◆ SOURCE PASSAGE
BEGIN
International Match (Swedish: Landskamp) is a 1932 Swedish drama film directed by Gunnar Skoglund and starring Georg Blomstedt, Fritiof Billquist and Olof Sandborg. It was shot at the Råsunda Studios in Stockholm and on location in the city. The film's sets were designed by the art director Arne Åkermark. Future star Ingrid Bergman made her screen debut in the film as an extra, appearing as a girl waiting in a queue.

Synopsis
Erik, the son of a farmer, gets engaged to Brita a shop assistant. At his engagement party he ends up getting drunk. When a policeman is then stabbed with his knife, he is suspect but eventually cleared of any crime. However his father is so ashamed that he sells his farm and moves the family to Stockholm. There both Erik and his father struggle to find work, but eventually the son's athletic prowess allows him to get a job in a department store. His relationship with Brita becomes more distant, while his father himself becomes increasingly alcoholic and attempts suicide. at last Brita has a change of heart and helps Erik's father recover some money that had been stolen and buy back his farm and return to a life of sobriety.
END
◆ Items listed in a dataset
BEGIN
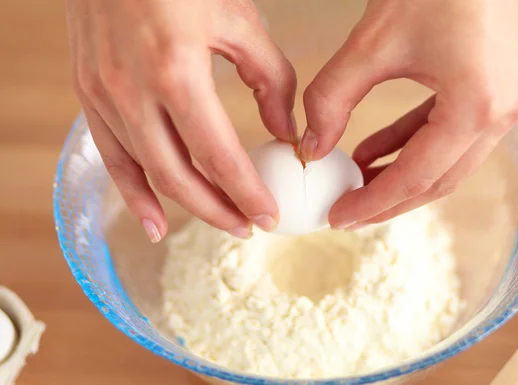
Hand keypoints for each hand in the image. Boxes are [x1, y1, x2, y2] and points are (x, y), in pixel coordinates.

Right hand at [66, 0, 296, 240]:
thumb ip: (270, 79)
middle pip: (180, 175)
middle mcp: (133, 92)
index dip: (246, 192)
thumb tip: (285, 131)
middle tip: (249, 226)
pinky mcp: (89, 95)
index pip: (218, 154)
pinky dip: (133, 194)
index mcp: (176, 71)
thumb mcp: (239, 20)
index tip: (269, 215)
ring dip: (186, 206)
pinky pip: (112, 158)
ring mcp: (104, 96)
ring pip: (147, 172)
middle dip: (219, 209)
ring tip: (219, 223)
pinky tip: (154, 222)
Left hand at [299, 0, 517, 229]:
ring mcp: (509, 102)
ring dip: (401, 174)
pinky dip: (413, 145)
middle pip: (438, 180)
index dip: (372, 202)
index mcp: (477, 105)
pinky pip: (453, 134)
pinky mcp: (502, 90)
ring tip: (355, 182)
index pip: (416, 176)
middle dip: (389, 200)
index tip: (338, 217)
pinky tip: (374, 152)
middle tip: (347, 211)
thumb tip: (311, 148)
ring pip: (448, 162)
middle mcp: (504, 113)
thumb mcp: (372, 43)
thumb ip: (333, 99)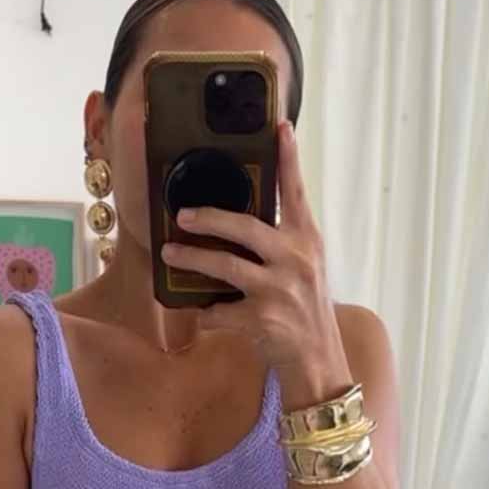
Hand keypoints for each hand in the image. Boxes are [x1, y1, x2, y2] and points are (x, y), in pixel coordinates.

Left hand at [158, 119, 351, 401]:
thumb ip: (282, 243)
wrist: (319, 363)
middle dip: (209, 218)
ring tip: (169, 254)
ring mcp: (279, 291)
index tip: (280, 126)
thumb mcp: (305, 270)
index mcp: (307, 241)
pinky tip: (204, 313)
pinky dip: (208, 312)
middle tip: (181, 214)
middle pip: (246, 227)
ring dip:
END
BEGIN
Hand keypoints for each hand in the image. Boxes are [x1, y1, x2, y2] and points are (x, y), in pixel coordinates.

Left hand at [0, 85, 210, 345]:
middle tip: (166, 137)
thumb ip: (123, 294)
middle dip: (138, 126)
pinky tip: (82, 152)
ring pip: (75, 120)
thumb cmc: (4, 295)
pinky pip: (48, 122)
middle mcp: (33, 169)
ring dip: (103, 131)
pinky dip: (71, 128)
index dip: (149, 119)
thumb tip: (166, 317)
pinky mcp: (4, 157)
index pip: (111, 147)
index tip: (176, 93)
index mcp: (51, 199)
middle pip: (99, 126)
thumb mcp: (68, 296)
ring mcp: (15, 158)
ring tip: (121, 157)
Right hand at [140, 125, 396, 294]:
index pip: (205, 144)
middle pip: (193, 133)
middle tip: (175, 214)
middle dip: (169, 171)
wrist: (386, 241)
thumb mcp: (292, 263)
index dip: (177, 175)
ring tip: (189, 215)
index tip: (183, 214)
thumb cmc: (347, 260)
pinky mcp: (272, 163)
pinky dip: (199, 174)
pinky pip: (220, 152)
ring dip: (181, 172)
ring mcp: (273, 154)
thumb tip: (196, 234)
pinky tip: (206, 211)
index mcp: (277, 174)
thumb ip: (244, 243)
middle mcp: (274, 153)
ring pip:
END
◆ EXERCISE DIRECTIONS
Please copy the film passage word for word from "International Match (Swedish: Landskamp)" to "in a queue.". Work from the film passage alone.

◆ RESPONSE BELOW
International Match (Swedish: Landskamp) is a 1932 Swedish drama film directed by Gunnar Skoglund and starring Georg Blomstedt, Fritiof Billquist and Olof Sandborg. It was shot at the Råsunda Studios in Stockholm and on location in the city. The film's sets were designed by the art director Arne Åkermark. Future star Ingrid Bergman made her screen debut in the film as an extra, appearing as a girl waiting in a queue.